Karol fatica a tirare un sospiro, frammentato da un gemito.
«Però,» persiste Klem, «come vedi, adesso non penso più a Jennifer, quindi accadrà lo stesso anche con te.»
«A me non va di dimenticare Mic.»
«Lo capisco bene» Klem allunga un braccio verso la testa del gemello e lo accarezza.

Non mi va proprio.

Nonostante Karol abbia il cuore lacerato, la testa abbia preso a fargli male costantemente, ogni centimetro del suo corpo gli urli di tornare indietro e fare in modo che non accada.
Sono giorni che non sta più attaccato al telefono per chiacchierare con Mic anche fino a notte tarda; sono giorni che non sente più la sua voce soffice ripetergli una marea di complimenti imbarazzanti; sono giorni che non può più gustare le sue calde labbra.

Karol si porta un braccio davanti al volto, a celare le lacrime che hanno deciso di sfuggire via. Non sa come reagire. Sebbene Klem lo stia aiutando a risollevarsi in ogni modo, non ci riesce.

Non credevo potesse esistere un dolore del genere.

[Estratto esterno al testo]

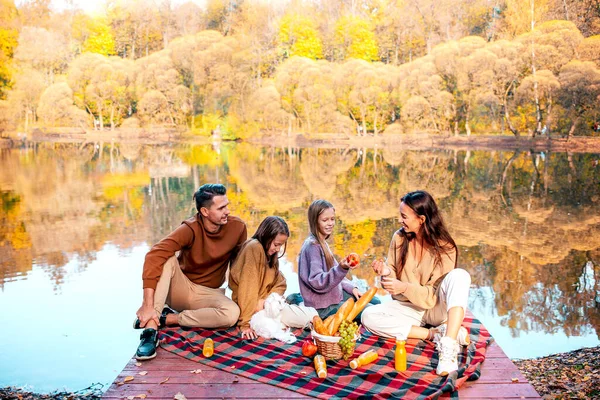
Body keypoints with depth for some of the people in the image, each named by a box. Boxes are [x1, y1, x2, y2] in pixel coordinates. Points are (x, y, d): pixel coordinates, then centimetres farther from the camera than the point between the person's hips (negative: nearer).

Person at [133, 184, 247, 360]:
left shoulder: (237, 227, -14)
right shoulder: (190, 229, -23)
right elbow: (154, 256, -36)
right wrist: (148, 304, -43)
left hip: (208, 294, 2)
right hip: (180, 287, -2)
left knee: (232, 313, -30)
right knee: (167, 260, -32)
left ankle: (166, 318, -17)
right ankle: (150, 330, -34)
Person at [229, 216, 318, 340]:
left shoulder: (270, 253, 9)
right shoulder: (254, 248, -19)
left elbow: (281, 283, 3)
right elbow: (247, 288, -23)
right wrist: (246, 323, -25)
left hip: (265, 304, 8)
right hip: (255, 308, -8)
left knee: (312, 313, 1)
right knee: (310, 316, -14)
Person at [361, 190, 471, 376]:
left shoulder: (445, 248, -16)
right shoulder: (399, 238, -6)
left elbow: (435, 294, -16)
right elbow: (393, 279, 4)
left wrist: (404, 287, -31)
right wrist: (386, 272, -20)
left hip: (437, 308, -3)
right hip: (409, 308, 4)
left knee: (459, 275, -32)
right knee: (368, 316, -23)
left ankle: (448, 347, -43)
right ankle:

Malgrado ciò, è successo perché doveva succedere.

Doveva andare così, stava diventando tutto troppo...

Sbam.

Lascia cadere il braccio sul pavimento, picchiando con la mano ben aperta e prendendo dei respiri profondi.
«Karol?»

Fissa per un attimo il fratello sopra di sé, preoccupato da morire per lui.
Deve essere strano non sentire più la sua voce squillante a tutte le ore, quella voce che adesso si è trasformata in sussurri atoni. Così come deve essere strano non vedere più il suo sorriso smagliante, non avere più discussioni totalmente infantili e tutte le abitudini che ha sempre avuto. Adesso pare solamente una copia costruita con cavi e ferro di quello che dovrebbe essere Karol.

Slitta con gli occhi sotto al letto e nota la busta che ha nascosto a Mic per quasi tre mesi – dato che ha comprato il contenuto poco dopo essere tornati dal weekend con i Drosophiller – in attesa del suo compleanno.

Il compleanno che è stato ieri e a cui non sono andato.

Non che fosse stato invitato. E, se mai fosse successo, non sarebbe andato comunque. Ha aspettato a lungo che arrivasse il 5 novembre, per poi ritrovarsi con un pugno di mosche al naso e una tristezza infinita nel cuore.
Si è smorzato l'entusiasmo di colpo.

Avrei tanto voluto vedere il suo viso nell'aprire il mio regalo.

Così come Mic ha provato quella sensazione quando è stato Karol ad aprire il suo in agosto. Il peluche a forma di gatto non è più sul suo letto, ma è riposto sopra uno scaffale, con all'interno ancora le foto. Deve ammettere che le ha sbirciate più volte, così come tutte quelle che ha sul cellulare e che non ha potuto cancellare. È stato più forte di lui. Tuttavia, ha dovuto cambiare tutti gli sfondi o non avrebbe retto l'angoscia nel rivedere Mic con lui in quel modo che non esiste più.